Egypt’s High Constitutional Court’s (HCC) decision Tuesday to reject President Mohamed Morsi’s decree reinstating parliament on the grounds that it failed to offer a precise time frame for parliamentary re-elections has sparked debate amongst legal and constitutional experts.

Celebrated lawyer and constitutional expert Essam El-Islamobali told Al-Ahram Arabic language news website that the HCC’s most recent verdict was "natural" and that there was "nothing wrong with it." He added that it would be unlikely that the president would defy the court’s decision.

Leading member of the liberal Wafd Party and legal expert Bahaa Abu Shouka concurred, saying the president should respect the HCC ruling.

Shouka added that Morsi must not further flout the HCC’s judgment by following the advice of key parliamentarians, like Legislative Affairs Committee head Mahmoud El-Khodari who called for a national referendum, Tuesday, to decide whether the parliament should be disbanded or not.

Cairo University law professor Tharwat Badawy disagreed: "This court ruling is completely invalid. Presidential decrees exercise the executive power which the court should not intervene in, this has never happened before neither in Egypt or France or any country."

Dr. Mahmoud Kabish, dean of Cairo University’s Faculty of Law, also maintained that the ruling was not within the HCC’s mandate. Kabish claimed that rejecting the presidential decree is an administrative decision not a constitutional one.

However, he added, the initial ruling disbanding parliament should still be respected as "we are not living in a dictatorship which does not obey or respect the country's laws and the judiciary."

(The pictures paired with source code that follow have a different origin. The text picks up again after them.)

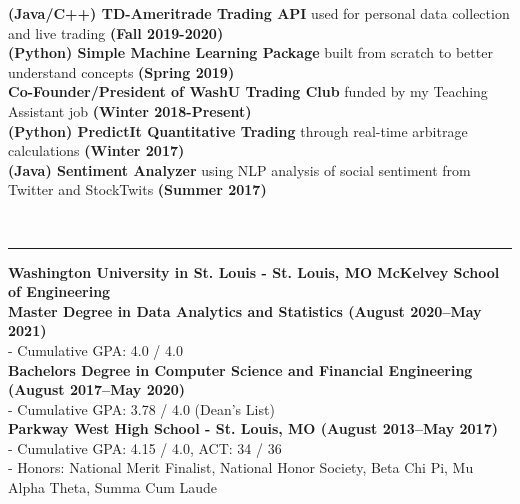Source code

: \documentclass[11pt]{article}
\begin{document}
\begin{titlepage}
		\begin{addmargin}[1em]{0em}
    		\textbf{(Java/C++) TD-Ameritrade Trading API} used for personal data collection and live trading \textbf{ \hfill (Fall 2019-2020)}\\
			\textbf{(Python) Simple Machine Learning Package} built from scratch to better understand concepts \textbf{ \hfill (Spring 2019)}\\
			\textbf{Co-Founder/President of WashU Trading Club} funded by my Teaching Assistant job \textbf{\hfill (Winter 2018-Present)}\\
			\textbf{(Python) PredictIt Quantitative Trading} through real-time arbitrage calculations \textbf{\hfill (Winter 2017)}\\
            \textbf{(Java) Sentiment Analyzer} using NLP analysis of social sentiment from Twitter and StockTwits \textbf{\hfill (Summer 2017)}\\
		\end{addmargin}
		\vspace{-10pt}
		\noindent
		\\\rule{\textwidth}{0.4pt}
		\begin{addmargin}[1em]{0em}
			\textbf{Washington University in St. Louis - St. Louis, MO \hfill McKelvey School of Engineering}\\
			\textbf{Master  Degree in Data Analytics and Statistics \hfill (August 2020–May 2021)}\\
				- Cumulative GPA: 4.0 / 4.0\\
			\textbf{Bachelors Degree in Computer Science and Financial Engineering \hfill (August 2017–May 2020)}\\
				- Cumulative GPA: 3.78 / 4.0 (Dean's List)\\
			\textbf{Parkway West High School - St. Louis, MO \hfill (August 2013–May 2017)}\\
				- Cumulative GPA: 4.15 / 4.0, ACT: 34 / 36\\
				- Honors: National Merit Finalist, National Honor Society, Beta Chi Pi, Mu Alpha Theta, Summa Cum Laude \\
		\end{addmargin}
	\end{titlepage}
\end{document}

Badawy argued that the ruling may have a political motive and that it was expected from a court that "includes remnants of the old regime."

Reformist judge Zakaria Abdel-Aziz agreed, commenting that many of the HCC rulings reflect the current political situation more than they do Egyptian law.

The former head of the Judges' Club added that there are no regulations for choosing HCC members and criticised some of the court’s judges including Tahani El-Gabali and former head Farouk Sultan.